Your language needs you!

Did you eat a balti before 1984 or have a mullet before 1994? And do you know how they got their names?
In conjunction with a major forthcoming BBC2 series, the OED invites you to hunt for words and help rewrite ‘the greatest book in the English language’.
250 years after Dr Johnson wrote his celebrated dictionary with the aid of just six helpers, the BBC and the Oxford English Dictionary have teamed up to appeal to the nation to help solve some of the most intriguing recent word mysteries in the language.
The OED seeks to find the earliest verifiable usage of every single word in the English language—currently 600,000 in the OED and counting—and of every separate meaning of every word. Quite a task! The fifty words on the OED’s BBC Wordhunt appeal list all have a date next to them—corresponding to the earliest evidence the dictionary currently has for that word or phrase. Can you trump that? If so the BBC wants to hear from you.

To join the word hunt, you might find an earlier appearance of the word in a book or a magazine, in a movie script, a fanzine, or even in unpublished papers or letter or a post-marked postcard. It might appear first online or in a sound recording. The most important thing is that it can be dated. Send your evidence to the BBC (email and it might feature in the big series coming to BBC2 next year.

A worthy cause; I’m presuming that “the nation” is a misprint for “all English-speaking people.” (Via Dick & Garlick.)


  1. from:
    I found this:
    The term Mullet(hair context obviously) traces back to the 1967 prison film Cool Hand Luke, starring Paul Newman and George Kennedy, in which Kennedy’s character refers to Southern men with long hair as “Mullet Heads.”

  2. A bit off-topic, but anyway. A nutmeg is called a panna in Dutch. As far as I know, it is one of the few words from Suriname that made it into our (slang) language (the akka being a similar example). Last year, I was the trainer of a youth football team. If they had performed this trick, they would often say: ik heb je gepaneerd! Paneren is the cooking term that in English is called “to coat with bread crumbs” according to my dictionary.

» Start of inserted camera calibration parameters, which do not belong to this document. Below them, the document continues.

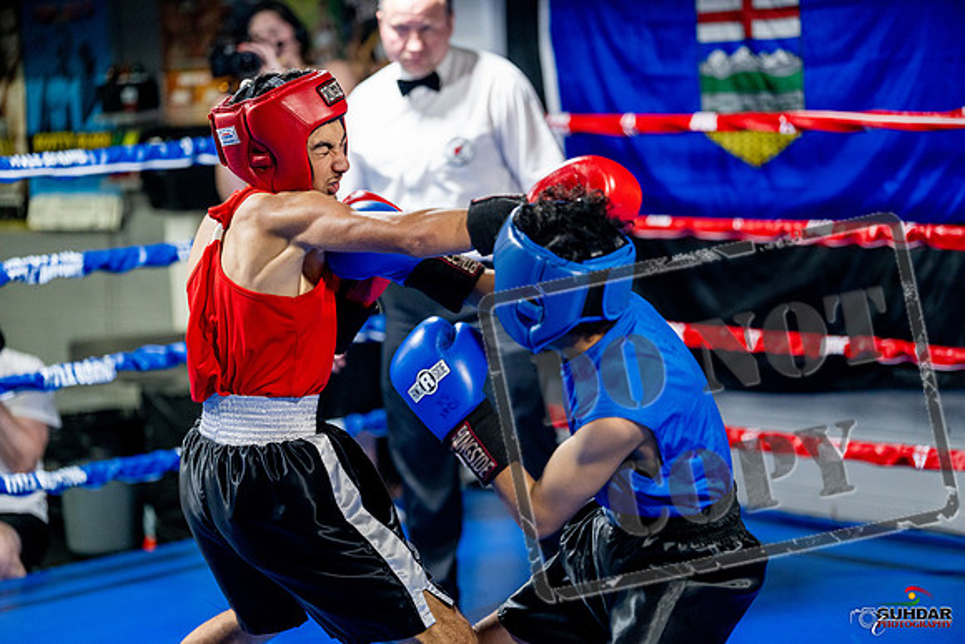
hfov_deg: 22.6
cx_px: 482
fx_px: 2413
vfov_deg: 15.2
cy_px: 322
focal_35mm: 90
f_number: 2
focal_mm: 90
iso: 4000
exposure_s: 1/800
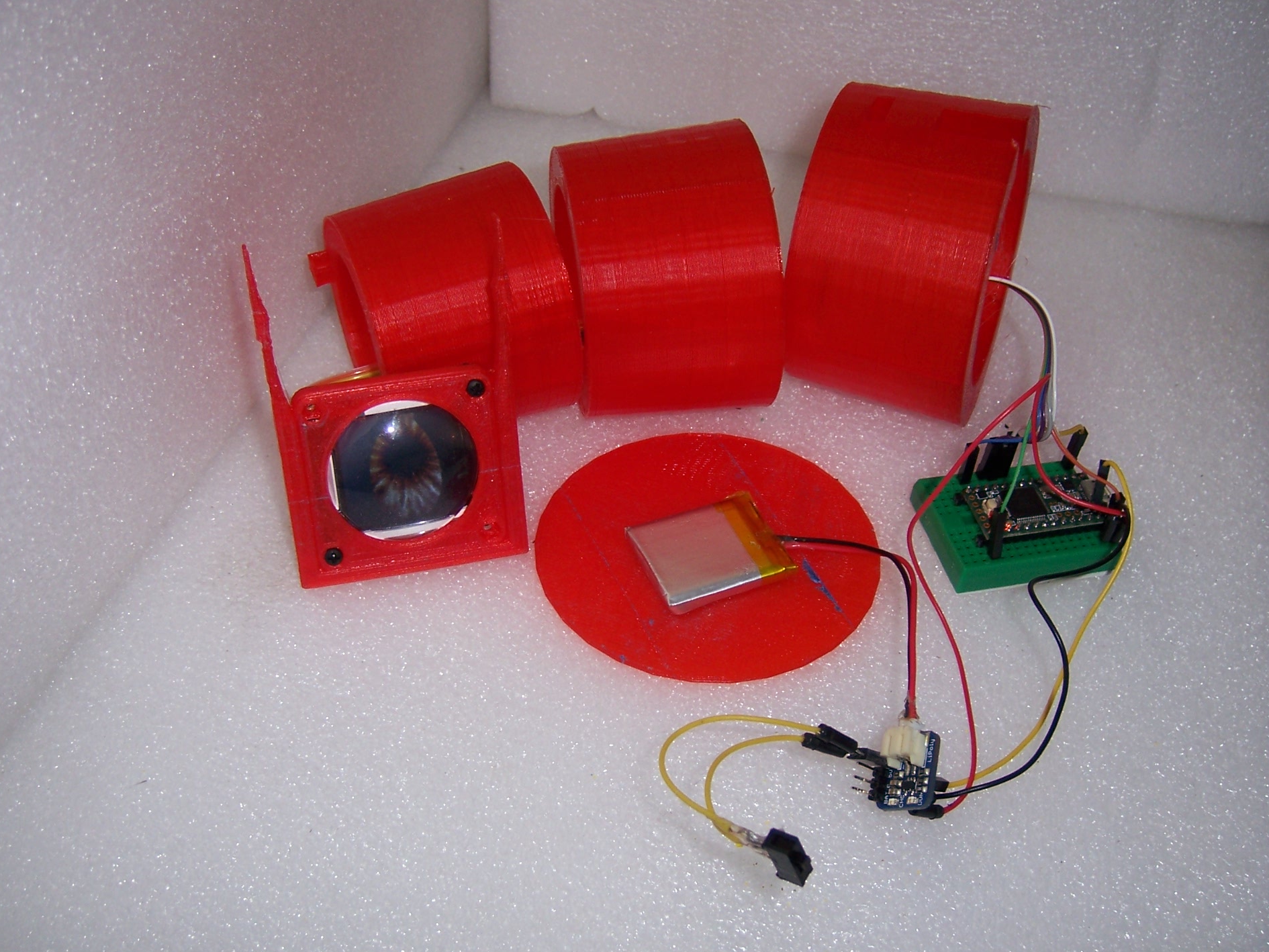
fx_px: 1430
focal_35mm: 39
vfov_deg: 36.8
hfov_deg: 47.9
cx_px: 627
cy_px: 483
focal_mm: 6.2
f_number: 2.8
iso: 80
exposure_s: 1/60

  3. It’s a pity that they didn’t include the term “couch potato”. According to today’s Guardian: “British farmers have launched a campaign to remove the term “couch potato” from the dictionary because they fear its negative connotations are putting people off buying the vegetable.
    The British Potato Council has written to the Oxford English Dictionary to ask for it to be taken out.
    It has also planned demonstrations outside the offices of the Oxford University Press and in Parliament Square in London today to demand that it be replaced with the term “couch slouch”…”
    However, unfortunately for them, later on in the article: “John Simpson, the editor of the dictionary, said the phrase was first included in 1993. The first record of it was in an article in the Los Angeles Times in 1979.
    He said: “When people blame words they are actually blaming the society that uses them. Dictionaries just reflect the words that society uses. We monitor words in the language and what’s out there. Our dictionaries describe – not prescribe.”
    He said words were never taken out of the full-length dictionary, but that little-used words could be removed from the smaller dictionaries to make way for more up-to-date ones.
    “I sympathise with them. It’s not much fun being called Simpson after the birth of Bart and Homer,” he said.
    “However, couch potato will stay. We do not leave out words. Once a word is included in the big dictionary, it stays there…”,,1510150,00.html#article_continue

  4. I’ve been having fun for a few months looking for earliest uses of words in Usenet with the handy Google Groups tool, which lets you specify date ranges. So I decided to trawl for mullet after reading this article. I found some interesting stuff I think:
    Lots of use of “mullet head” which I’d never heard before, including one stating that in Florida this means “saltwater redneck” – this looks pretty close to a connection with the haircut sense since rednecks and mullet-wearers seem to me to be of the same cloth.
    “Mullet” alone used as a pejorative.
    “Stunned mullet” which I used to hear in Australia a lot. One person in Usenet refers to it as Australian but it seems to have wider usage.
    “Mullet wrapper” (or “mullet wrap”) for a cheap and/or tacky newspaper. This one amuses me greatly and seems to have pretty wide usage.
    “Mullet” in the sense of lemming/sheep/blind follower – which somebody just added to the Wiktionary article but wasn’t familiar to me.
    “Mullet glass” – any ideas?
    “Mullet smasher” – seems to be a small boat like a dinghy or runabout?
    “Mullet” as a pejorative directed towards women.
    And finally the first use of the hairstyle sense in February 1995 on a skateboarding newsgroup.